*** Source data ***

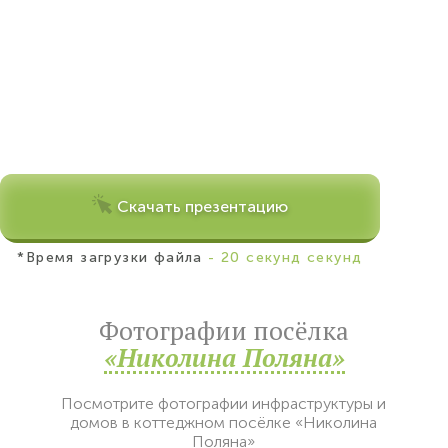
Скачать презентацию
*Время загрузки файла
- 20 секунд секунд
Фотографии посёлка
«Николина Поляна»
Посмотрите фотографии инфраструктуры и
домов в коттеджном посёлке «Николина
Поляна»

*** End of Source data ***

__Work order__
Whenever a line of the entries contains the string "Николина", copy that line.

__Output below__
«Николина Поляна»
домов в коттеджном посёлке «Николина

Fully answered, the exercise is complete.